LyraSilvertongue · 06/09/2009 23:28

MrsH, you don't have to have English DNA untainted by invading Vikings/Roman/whatever to be considered English, surely?

nkweto · 06/09/2009 23:29

MillyR .. quick question.. at what point do you think your family became 'English' ? Your generation, your parents or your grandparents ?

In terms of heritage.. I guess I am at your parents level and consider myself English, there is actually nothing else I personally can be, although my heritage is mixed.

loc · 06/09/2009 23:31

How far back should we take this immigration thing? Are we not all from Africa anyway?

MillyR · 06/09/2009 23:31

nkweto

I think it is up to the individual to self-identify in terms of ethnicity, so I can't say if all of my grandparents would have considered themselves to be English. I have an Aunt who considers herself to be Irish although she was born in England and has always lived in England.

LyraSilvertongue · 06/09/2009 23:31

I heard some racist guy on the TV saying 'just because they're born here, they consider themselves to be English'.
What else am I supposed to consider myself? Jamaican? I've never even been there.
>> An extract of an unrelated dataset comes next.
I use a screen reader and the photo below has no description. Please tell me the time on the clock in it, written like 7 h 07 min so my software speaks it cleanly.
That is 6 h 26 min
MaggieVirgo · 06/09/2009 23:32

how far back are we going here? I mean, most people can say where their grandparents come from.

That's (in my opinion) interesting. Before that, great grandparents, it gets a bit distant and starts to be a bit meaningless.

So, I can say with absolute certainty that of my four grandparents, 1 was Canadian, 1 was Welsh, 1 was Irish and 1 was Scottish.

MrsMerryHenry · 06/09/2009 23:33

I am amazed by the people who think it's not peculiar to not be that interested in their family history.

My surname is Spanish (mine - no blood connection; I've asked) and English (DH's - no, he doesn't know his origins either).

No, it doesn't undermine my Britishness. It doesn't undermine anything, it doesn't make me angry, it doesn't come across as racist or xenophobic or any of the other perjorative words which some posters have used here. I just find it (as I've already said) odd.

Grimma - what's the curly little finger thing?

ElectricElephant - have you recovered from the shock of googling dragonbutter?

OP posts:
loc · 06/09/2009 23:33

oops sorry just read the last few posts!